Get the O’Reilly Data Newsletter

Stay informed. Receive weekly insight from industry insiders.

  • Sam Penrose

    Lying politicians is a wonderful example precisely because it highlights foolishness in smarty-pants commentators. Politicians represent millions of people who disagree with each other about, for example, whether the earth is 6,000 or 13.8 billion years old, and sometimes worse, who agree with each other (in 1940) that America should not send its sons to die in Europe’s squabbles. Thank goodness for lying mealy-mouthed politicians who understand that leadership is much too important to squander on Asperger’s-y notions of the ethics of public communication.

  • Doug K

    I like your analysis, except for the part that says the Forbes article is excellent. It’s vacuous. We expect this kind of bloviating from Forbes, but it is dispiriting to find Radar endorsing it.

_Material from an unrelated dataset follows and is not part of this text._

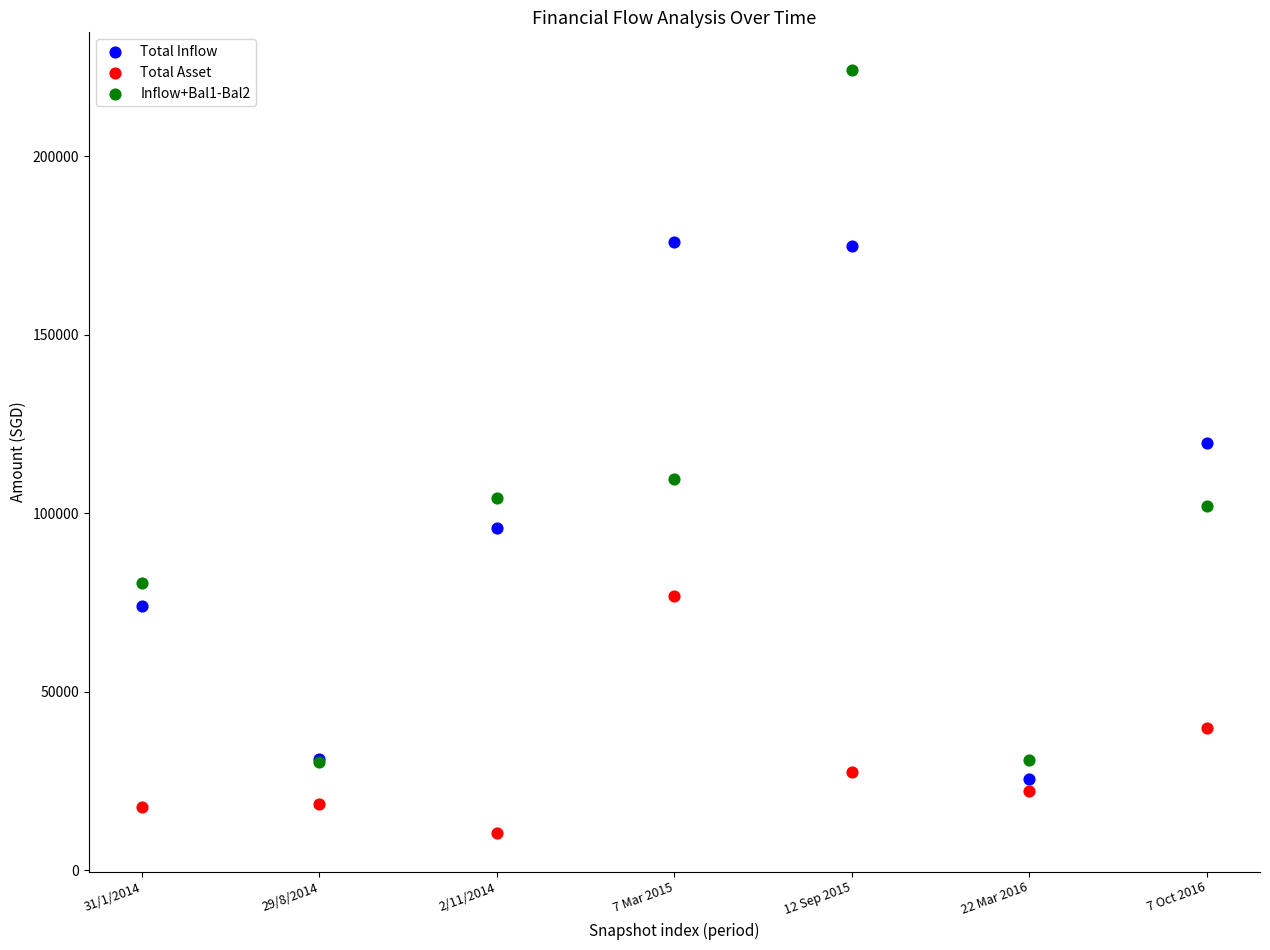

Across all series, what Y value is closest to 117173?

119737.7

    The Forbes piece is a classic bit of ‘big-picture guy’ ‘vision thing’ ‘pointy-haired-boss’ thinking. The list might as well include
    4. a pony
    Apparently the writer is so far above the messy details of implementation as to be unable to discern even the outline of the problem. This isn’t vision, it’s blindness.

    To particulars:
    1. lying politicians.
    Implementing the fact checking requires solving the problem of machine understanding of natural language; parsing what you mean by ‘is’. Big data can’t solve that. In any case as Sam notes, honesty is only one trait of politicians and not necessarily the most important – I don’t want a politician who honestly does not believe in anthropogenic global warming, I want a politician capable of rational thought, who faces reality and deals with it as best s/he can.

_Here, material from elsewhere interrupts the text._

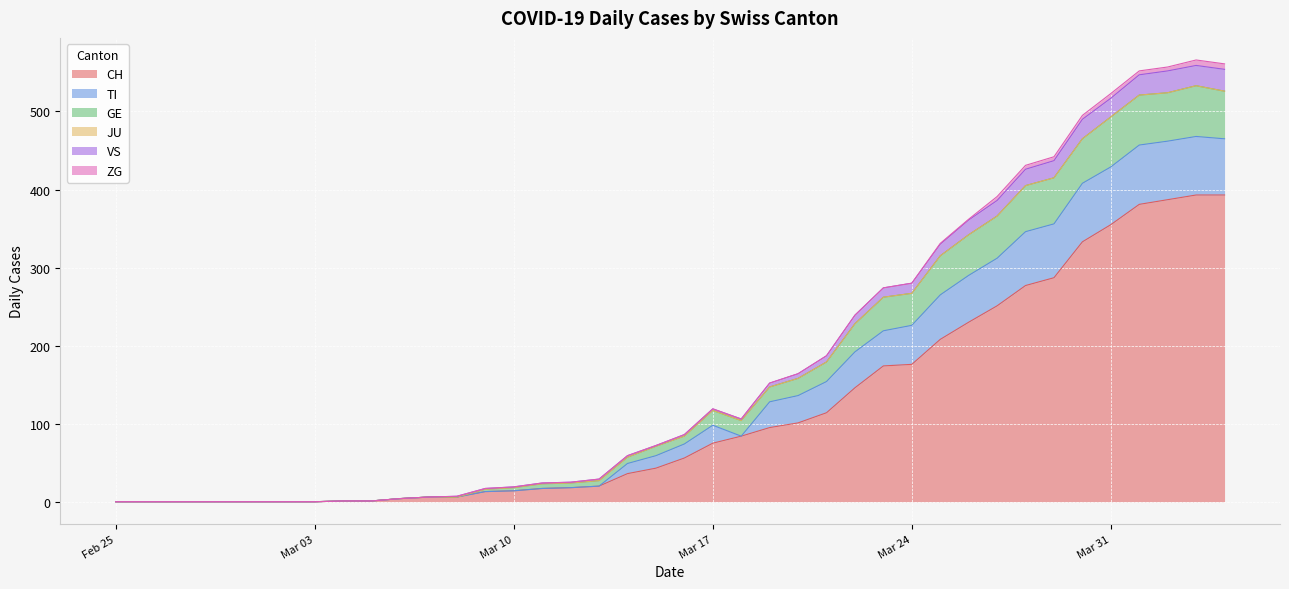

What is the average value of the CH series?

117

    2. the best and worst doctors.
    The data on doctors is held very closely, as it is part of their competitive advantage in our healthcare industry. Simply to assemble this data would require breaking and reforming the entire industry as single-payer. As it is we can’t even start getting the data, never mind analyzing it. Once we have the data, again there is the problem of getting machine learning to outperform human diagnosis – how do we ascertain ‘the accuracy of diagnosis’ otherwise ? Teams of experts, reviewing every diagnosis ? That doesn’t scale.

    3. reliable cars
    Consumer Reports is dismissed as ‘so subjective that they lack any true information utility.’
    CR has been doing big data for decades now – collecting data on reliability and subjecting it to statistical analysis. As such this problem is solved already, and the lists are available on CR’s website. In any case this is utterly irrelevant to Detroit or saving it. Detroit already knows its cars are unreliable, and has done for many years now. Changing that is a bigger and harder problem.

  • mitch696969

    Again this is very dangerous ground to use lists to support bigotry to change behavior and should be largely illegal. Priceline is a different example of a false money saving guide and should also be illegal because it is a false truth. We need to demand inventors understand what real transparency is. Real transparency is revealing what you are collecting and revealing what you are doing with it. Building hardware, software that makes this difficult to see is at the core of today’s problems. If people only realized what evil was perpetrated with their data they just might get a lot less accommodating…. This is a very good thing to get some better morals in the industry. We should also demand that carriers of sensitive information carry more extensive responsibility for information leaks, thus make information a little less attractive to bank in memory. The whole Internet is a mess in it’s current condition. They are already making the next huge blunder which is to let automation blend with existing systems without separating the two thoroughly. Soon we will find ourselves competing with automated objects in cyberspace because that’s how hackers in the industry wanted it. The time for domain-based information delivery that is much more robust in security protocols is long overdue because the private sector isn’t interested.

  • mitch696969

    A list can never be anything more than an opinion by Information Technology standards and opinions can be problematic.